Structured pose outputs
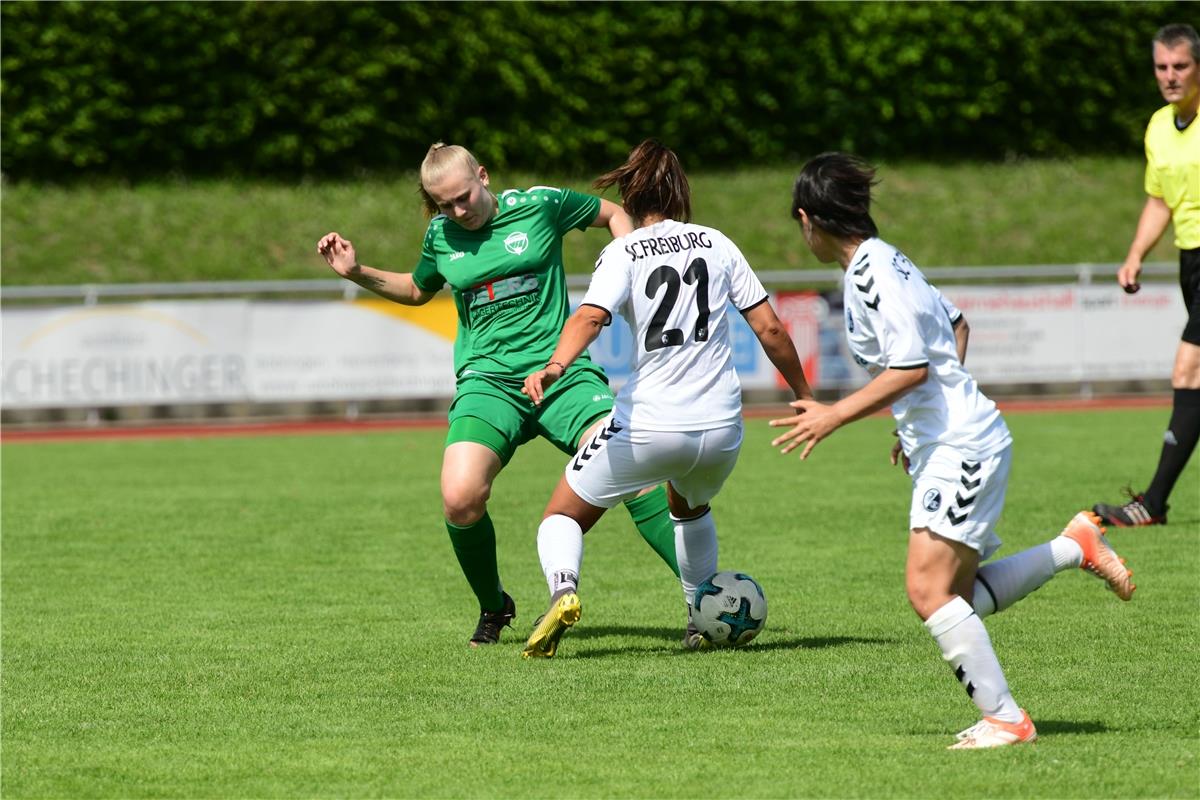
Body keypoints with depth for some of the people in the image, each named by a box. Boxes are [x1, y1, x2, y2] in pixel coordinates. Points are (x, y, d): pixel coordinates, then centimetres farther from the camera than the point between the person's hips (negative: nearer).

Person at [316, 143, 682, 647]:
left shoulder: (540, 204, 1)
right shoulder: (441, 236, 10)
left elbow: (612, 214, 17)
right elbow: (417, 290, 32)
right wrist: (358, 274, 18)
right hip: (488, 378, 2)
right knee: (460, 499, -23)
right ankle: (493, 607, 5)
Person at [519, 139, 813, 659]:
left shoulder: (624, 252, 0)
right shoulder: (716, 244, 9)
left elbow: (592, 316, -21)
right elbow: (769, 328, 7)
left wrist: (555, 366, -36)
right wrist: (805, 395, 18)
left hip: (648, 425, -4)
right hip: (721, 427, 4)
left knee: (563, 517, 10)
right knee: (690, 507, 37)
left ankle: (563, 589, -20)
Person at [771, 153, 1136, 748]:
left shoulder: (872, 275, -16)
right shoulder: (886, 260, 14)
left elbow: (911, 368, -24)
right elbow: (956, 324, 27)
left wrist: (834, 416, -20)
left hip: (962, 447, -10)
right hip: (945, 446, 10)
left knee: (928, 589, -16)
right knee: (959, 598, 10)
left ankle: (1005, 718, -12)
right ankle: (1074, 547, 19)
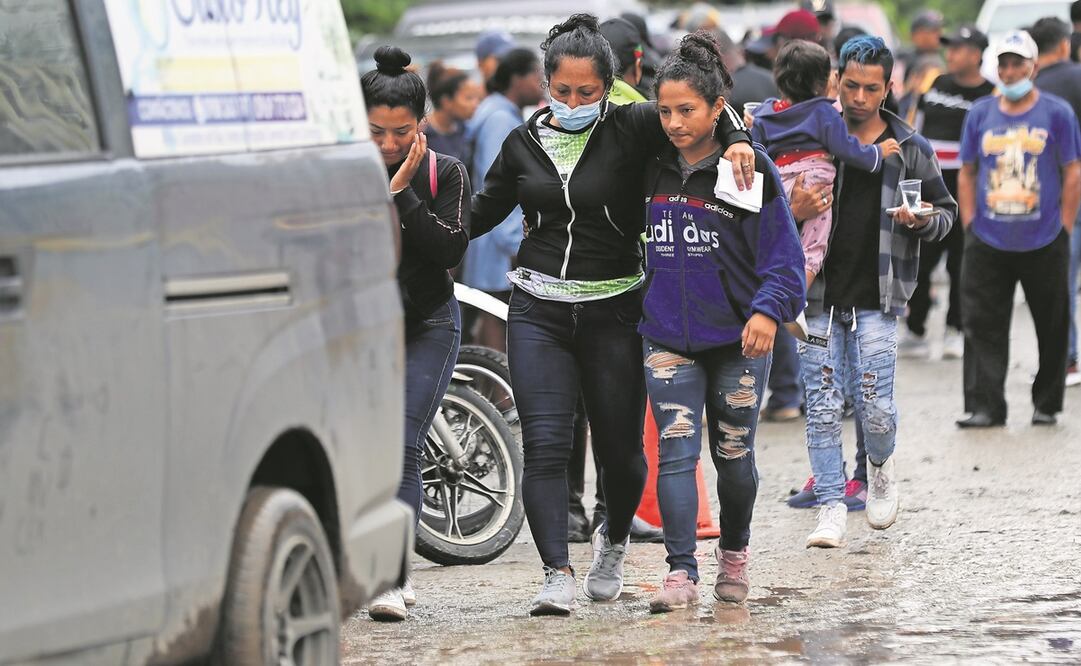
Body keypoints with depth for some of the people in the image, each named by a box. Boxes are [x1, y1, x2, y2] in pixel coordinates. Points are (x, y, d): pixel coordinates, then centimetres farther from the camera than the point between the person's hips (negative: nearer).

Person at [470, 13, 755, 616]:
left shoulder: (631, 130, -4)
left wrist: (735, 137, -32)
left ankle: (613, 543, 38)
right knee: (545, 446, -13)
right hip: (540, 311, 2)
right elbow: (482, 213, 18)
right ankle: (558, 574, -14)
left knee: (620, 448, 8)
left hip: (614, 311, -1)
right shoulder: (524, 144, 7)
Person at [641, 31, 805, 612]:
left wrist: (768, 310, -27)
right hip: (667, 339, 2)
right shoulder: (652, 169, 3)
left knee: (734, 456, 11)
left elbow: (783, 254, -12)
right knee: (676, 451, -10)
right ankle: (681, 572, -12)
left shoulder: (750, 169, -9)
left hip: (737, 341, -2)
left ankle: (733, 554, 33)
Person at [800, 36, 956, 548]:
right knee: (823, 405, -1)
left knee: (874, 405, -6)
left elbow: (946, 211, 14)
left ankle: (880, 466, 26)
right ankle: (832, 508, 8)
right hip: (819, 295, 0)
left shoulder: (910, 150, 6)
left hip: (876, 299, 0)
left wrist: (922, 220, -8)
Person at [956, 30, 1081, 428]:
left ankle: (1047, 404, 19)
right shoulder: (980, 114, 8)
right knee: (984, 327, -4)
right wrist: (970, 224, 3)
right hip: (987, 242, 2)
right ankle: (984, 407, -3)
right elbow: (967, 173, 12)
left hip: (1044, 243, -2)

● What you should do:
Could you write out every line of the entries above word for word, leaving out the pictures?

● Your solution:
Body keypoints with depth for some of the people in the image, each named by a box. Boxes are [x1, y1, x2, y2] in pixel coordinates. Points are (x, y, d): pixel coordinates, then centimetres farther from the camera than the point between the person's hips (negative: nearer).

Person at [316, 143, 682, 647]:
left shoulder: (540, 204, 1)
right shoulder: (441, 236, 10)
left elbow: (612, 214, 17)
right elbow: (417, 290, 32)
right wrist: (358, 274, 18)
right hip: (488, 378, 2)
right knee: (460, 499, -23)
right ankle: (493, 607, 5)
Person at [519, 139, 813, 659]:
left shoulder: (624, 252, 0)
right shoulder: (716, 244, 9)
left elbow: (592, 316, -21)
right elbow: (769, 328, 7)
left wrist: (555, 366, -36)
right wrist: (805, 395, 18)
left hip: (648, 425, -4)
right hip: (721, 427, 4)
left knee: (563, 517, 10)
right knee: (690, 507, 37)
left ankle: (563, 589, -20)
Person at [771, 153, 1136, 748]:
left shoulder: (872, 275, -16)
right shoulder: (886, 260, 14)
left elbow: (911, 368, -24)
right elbow: (956, 324, 27)
left wrist: (834, 416, -20)
left hip: (962, 447, -10)
right hip: (945, 446, 10)
left knee: (928, 589, -16)
right knee: (959, 598, 10)
left ankle: (1005, 718, -12)
right ankle: (1074, 547, 19)
Body keypoints with depth for some of the people in the image, each named by a box. Boxes are [x1, y1, x2, y2] in pixel coordinates. Points are (x, y, d): pixel coordinates, then centimetres farther from the camera than the point between the person's hips (negative: nearer).

Person at [470, 13, 755, 616]:
left shoulder: (631, 130, -4)
left wrist: (735, 137, -32)
left ankle: (613, 543, 38)
right knee: (545, 446, -13)
right hip: (540, 311, 2)
right elbow: (482, 213, 18)
right ankle: (558, 574, -14)
left knee: (620, 448, 8)
left hip: (614, 311, -1)
right shoulder: (524, 144, 7)
Person at [641, 31, 805, 612]:
left wrist: (768, 310, -27)
right hip: (667, 339, 2)
right shoulder: (652, 169, 3)
left knee: (734, 456, 11)
left elbow: (783, 254, -12)
right knee: (676, 451, -10)
right ankle: (681, 572, -12)
left shoulder: (750, 169, -9)
left hip: (737, 341, -2)
left ankle: (733, 554, 33)
Person at [800, 36, 956, 548]:
right knee: (823, 405, -1)
left knee: (874, 405, -6)
left elbow: (946, 211, 14)
left ankle: (880, 466, 26)
right ankle: (832, 508, 8)
right hip: (819, 295, 0)
left shoulder: (910, 150, 6)
left hip: (876, 299, 0)
left wrist: (922, 220, -8)
Person at [956, 30, 1081, 428]:
left ankle: (1047, 404, 19)
right shoulder: (980, 114, 8)
right knee: (984, 327, -4)
right wrist: (970, 224, 3)
right hip: (987, 242, 2)
right ankle: (984, 407, -3)
right elbow: (967, 173, 12)
left hip: (1044, 243, -2)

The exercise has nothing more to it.